■ EXERCISE REQUIREMENTS:
In your copy, leave out the pictures and repeat every record exactly.
:: DATA PROVIDED ::
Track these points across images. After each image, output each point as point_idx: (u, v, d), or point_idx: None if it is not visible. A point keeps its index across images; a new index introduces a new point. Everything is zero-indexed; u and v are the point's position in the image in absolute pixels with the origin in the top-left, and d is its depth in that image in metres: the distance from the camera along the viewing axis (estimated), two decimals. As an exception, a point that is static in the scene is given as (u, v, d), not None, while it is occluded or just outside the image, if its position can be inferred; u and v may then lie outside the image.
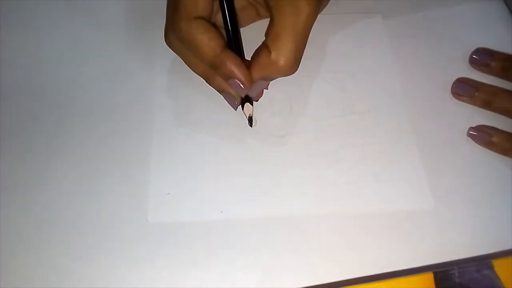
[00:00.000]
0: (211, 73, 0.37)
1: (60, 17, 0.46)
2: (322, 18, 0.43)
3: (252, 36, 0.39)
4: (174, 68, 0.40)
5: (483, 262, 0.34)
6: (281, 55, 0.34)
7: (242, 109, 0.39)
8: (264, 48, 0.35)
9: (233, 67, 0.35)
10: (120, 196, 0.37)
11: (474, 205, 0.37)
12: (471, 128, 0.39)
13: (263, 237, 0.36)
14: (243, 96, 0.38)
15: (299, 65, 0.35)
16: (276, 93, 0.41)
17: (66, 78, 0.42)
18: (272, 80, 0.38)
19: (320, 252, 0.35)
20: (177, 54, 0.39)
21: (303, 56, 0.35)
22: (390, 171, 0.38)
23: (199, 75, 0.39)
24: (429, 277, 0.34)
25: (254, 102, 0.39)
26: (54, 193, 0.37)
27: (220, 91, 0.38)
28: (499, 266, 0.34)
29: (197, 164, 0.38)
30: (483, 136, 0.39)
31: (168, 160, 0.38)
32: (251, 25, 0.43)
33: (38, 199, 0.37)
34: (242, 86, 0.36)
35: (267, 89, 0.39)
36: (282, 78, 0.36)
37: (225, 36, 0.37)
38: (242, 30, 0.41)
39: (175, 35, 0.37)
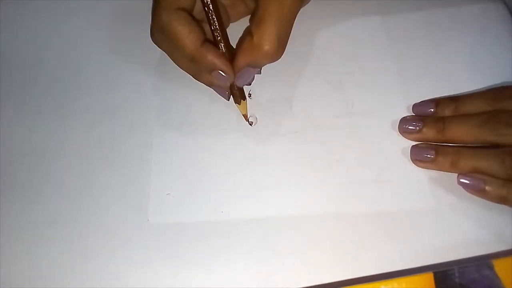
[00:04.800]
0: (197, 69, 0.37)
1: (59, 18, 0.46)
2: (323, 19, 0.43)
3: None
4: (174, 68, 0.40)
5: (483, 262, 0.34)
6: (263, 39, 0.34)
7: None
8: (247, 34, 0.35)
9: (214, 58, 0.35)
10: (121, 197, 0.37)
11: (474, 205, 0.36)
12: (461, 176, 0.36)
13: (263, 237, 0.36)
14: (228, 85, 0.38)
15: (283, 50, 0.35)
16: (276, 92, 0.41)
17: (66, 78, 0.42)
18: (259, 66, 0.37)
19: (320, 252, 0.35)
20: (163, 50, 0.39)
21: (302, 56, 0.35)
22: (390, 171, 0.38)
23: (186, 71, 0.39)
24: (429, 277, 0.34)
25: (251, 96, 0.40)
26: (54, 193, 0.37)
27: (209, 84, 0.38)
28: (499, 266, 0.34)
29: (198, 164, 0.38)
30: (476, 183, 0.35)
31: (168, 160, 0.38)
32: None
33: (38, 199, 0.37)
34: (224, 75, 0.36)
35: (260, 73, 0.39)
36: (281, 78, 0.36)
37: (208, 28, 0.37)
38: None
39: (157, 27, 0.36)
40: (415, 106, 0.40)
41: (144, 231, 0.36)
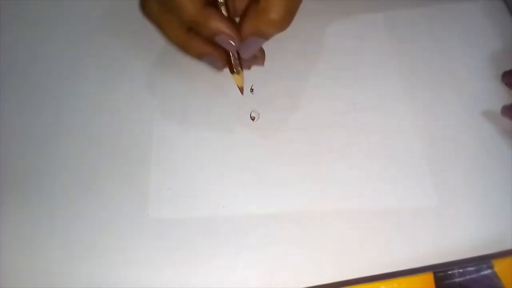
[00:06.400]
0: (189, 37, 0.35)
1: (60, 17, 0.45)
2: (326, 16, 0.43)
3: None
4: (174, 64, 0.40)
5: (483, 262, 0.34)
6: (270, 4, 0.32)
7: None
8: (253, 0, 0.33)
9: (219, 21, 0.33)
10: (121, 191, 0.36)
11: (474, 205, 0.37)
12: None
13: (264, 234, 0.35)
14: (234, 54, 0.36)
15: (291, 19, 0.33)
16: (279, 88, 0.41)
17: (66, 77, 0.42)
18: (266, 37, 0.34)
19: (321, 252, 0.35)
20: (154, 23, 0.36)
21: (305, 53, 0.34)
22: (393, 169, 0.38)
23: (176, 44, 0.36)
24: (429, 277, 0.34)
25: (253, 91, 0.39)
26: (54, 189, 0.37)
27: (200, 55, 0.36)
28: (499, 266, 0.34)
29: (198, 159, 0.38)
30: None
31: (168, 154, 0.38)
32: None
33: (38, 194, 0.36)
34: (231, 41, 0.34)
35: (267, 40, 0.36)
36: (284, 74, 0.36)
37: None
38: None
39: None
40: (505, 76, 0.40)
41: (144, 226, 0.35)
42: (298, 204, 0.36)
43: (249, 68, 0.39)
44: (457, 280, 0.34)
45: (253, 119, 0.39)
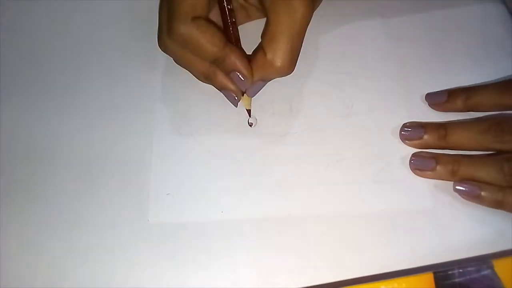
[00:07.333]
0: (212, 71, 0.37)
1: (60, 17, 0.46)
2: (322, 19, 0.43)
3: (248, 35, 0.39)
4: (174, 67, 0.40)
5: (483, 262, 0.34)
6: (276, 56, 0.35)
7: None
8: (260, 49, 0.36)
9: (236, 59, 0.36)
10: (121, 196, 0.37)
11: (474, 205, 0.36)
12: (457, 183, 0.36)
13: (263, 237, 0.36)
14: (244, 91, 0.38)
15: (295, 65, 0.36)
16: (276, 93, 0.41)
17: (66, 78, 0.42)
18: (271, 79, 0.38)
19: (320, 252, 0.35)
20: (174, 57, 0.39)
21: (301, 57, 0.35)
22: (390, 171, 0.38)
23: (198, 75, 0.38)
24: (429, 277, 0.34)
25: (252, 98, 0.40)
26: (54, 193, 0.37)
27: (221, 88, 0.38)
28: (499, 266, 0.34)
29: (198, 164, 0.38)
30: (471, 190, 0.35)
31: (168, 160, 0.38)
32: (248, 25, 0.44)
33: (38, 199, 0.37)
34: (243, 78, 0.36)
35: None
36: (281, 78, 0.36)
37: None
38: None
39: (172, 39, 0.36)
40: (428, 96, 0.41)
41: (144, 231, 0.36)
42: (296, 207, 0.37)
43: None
:::
■ REPLY TO THE TASK:
Track these points across images. After each image, output each point as point_idx: (u, v, d), or point_idx: None if it is not visible. A point keeps its index across images; a new index introduces a new point. Everything is zero-indexed; u and v are the point's position in the image in absolute pixels with the origin in the top-left, and d is its depth in that image in metres: the distance from the camera along the viewing axis (estimated), two decimals. As an exception, a point that is static in the scene is given as (u, v, d), not None, while it is occluded or just outside the image, if its position can be inferred; u and v may then lie outside the image.
[00:00.000]
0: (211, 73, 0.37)
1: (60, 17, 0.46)
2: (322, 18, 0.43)
3: (252, 36, 0.39)
4: (174, 68, 0.40)
5: (483, 262, 0.34)
6: (281, 55, 0.34)
7: (242, 109, 0.39)
8: (264, 48, 0.35)
9: (233, 67, 0.35)
10: (120, 196, 0.37)
11: (474, 205, 0.37)
12: (471, 128, 0.39)
13: (263, 237, 0.36)
14: (243, 96, 0.38)
15: (299, 65, 0.35)
16: (276, 93, 0.41)
17: (66, 78, 0.42)
18: (272, 80, 0.38)
19: (320, 252, 0.35)
20: (177, 54, 0.39)
21: (303, 56, 0.35)
22: (390, 171, 0.38)
23: (199, 75, 0.39)
24: (429, 277, 0.34)
25: (254, 102, 0.39)
26: (54, 193, 0.37)
27: (220, 91, 0.38)
28: (499, 266, 0.34)
29: (197, 164, 0.38)
30: (483, 136, 0.39)
31: (168, 160, 0.38)
32: (251, 25, 0.43)
33: (38, 199, 0.37)
34: (242, 86, 0.36)
35: (267, 89, 0.39)
36: (282, 78, 0.36)
37: (225, 36, 0.37)
38: (242, 30, 0.41)
39: (175, 35, 0.37)
[00:04.800]
0: (197, 69, 0.37)
1: (59, 18, 0.46)
2: (323, 19, 0.43)
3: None
4: (174, 68, 0.40)
5: (483, 262, 0.34)
6: (263, 39, 0.34)
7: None
8: (247, 34, 0.35)
9: (214, 58, 0.35)
10: (121, 197, 0.37)
11: (474, 205, 0.36)
12: (461, 176, 0.36)
13: (263, 237, 0.36)
14: (228, 85, 0.38)
15: (283, 50, 0.35)
16: (276, 92, 0.41)
17: (66, 78, 0.42)
18: (259, 66, 0.37)
19: (320, 252, 0.35)
20: (163, 50, 0.39)
21: (302, 56, 0.35)
22: (390, 171, 0.38)
23: (186, 71, 0.39)
24: (429, 277, 0.34)
25: (251, 96, 0.40)
26: (54, 193, 0.37)
27: (209, 84, 0.38)
28: (499, 266, 0.34)
29: (198, 164, 0.38)
30: (476, 183, 0.35)
31: (168, 160, 0.38)
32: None
33: (38, 199, 0.37)
34: (224, 75, 0.36)
35: (260, 73, 0.39)
36: (281, 78, 0.36)
37: (208, 28, 0.37)
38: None
39: (157, 27, 0.36)
40: (415, 106, 0.40)
41: (144, 231, 0.36)
[00:06.400]
0: (189, 37, 0.35)
1: (60, 17, 0.45)
2: (326, 16, 0.43)
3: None
4: (174, 64, 0.40)
5: (483, 262, 0.34)
6: (270, 4, 0.32)
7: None
8: (253, 0, 0.33)
9: (219, 21, 0.33)
10: (121, 191, 0.36)
11: (474, 205, 0.37)
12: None
13: (264, 234, 0.35)
14: (234, 54, 0.36)
15: (291, 19, 0.33)
16: (279, 88, 0.41)
17: (66, 77, 0.42)
18: (266, 37, 0.34)
19: (321, 252, 0.35)
20: (154, 23, 0.36)
21: (305, 53, 0.34)
22: (393, 169, 0.38)
23: (176, 44, 0.36)
24: (429, 277, 0.34)
25: (253, 91, 0.39)
26: (54, 189, 0.37)
27: (200, 55, 0.36)
28: (499, 266, 0.34)
29: (198, 159, 0.38)
30: None
31: (168, 154, 0.38)
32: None
33: (38, 194, 0.36)
34: (231, 41, 0.34)
35: (267, 40, 0.36)
36: (284, 74, 0.36)
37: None
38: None
39: None
40: (505, 76, 0.40)
41: (144, 226, 0.35)
42: (298, 204, 0.36)
43: (249, 68, 0.39)
44: (457, 280, 0.34)
45: (253, 119, 0.39)
[00:07.333]
0: (212, 71, 0.37)
1: (60, 17, 0.46)
2: (322, 19, 0.43)
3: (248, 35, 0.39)
4: (174, 67, 0.40)
5: (483, 262, 0.34)
6: (276, 56, 0.35)
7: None
8: (260, 49, 0.36)
9: (236, 59, 0.36)
10: (121, 196, 0.37)
11: (474, 205, 0.36)
12: (457, 183, 0.36)
13: (263, 237, 0.36)
14: (244, 91, 0.38)
15: (295, 65, 0.36)
16: (276, 93, 0.41)
17: (66, 78, 0.42)
18: (271, 79, 0.38)
19: (320, 252, 0.35)
20: (174, 57, 0.39)
21: (301, 57, 0.35)
22: (390, 171, 0.38)
23: (198, 75, 0.38)
24: (429, 277, 0.34)
25: (252, 98, 0.40)
26: (54, 193, 0.37)
27: (221, 88, 0.38)
28: (499, 266, 0.34)
29: (198, 164, 0.38)
30: (471, 190, 0.35)
31: (168, 160, 0.38)
32: (248, 25, 0.44)
33: (38, 199, 0.37)
34: (243, 78, 0.36)
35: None
36: (281, 78, 0.36)
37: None
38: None
39: (172, 39, 0.36)
40: (428, 96, 0.41)
41: (144, 231, 0.36)
42: (296, 207, 0.37)
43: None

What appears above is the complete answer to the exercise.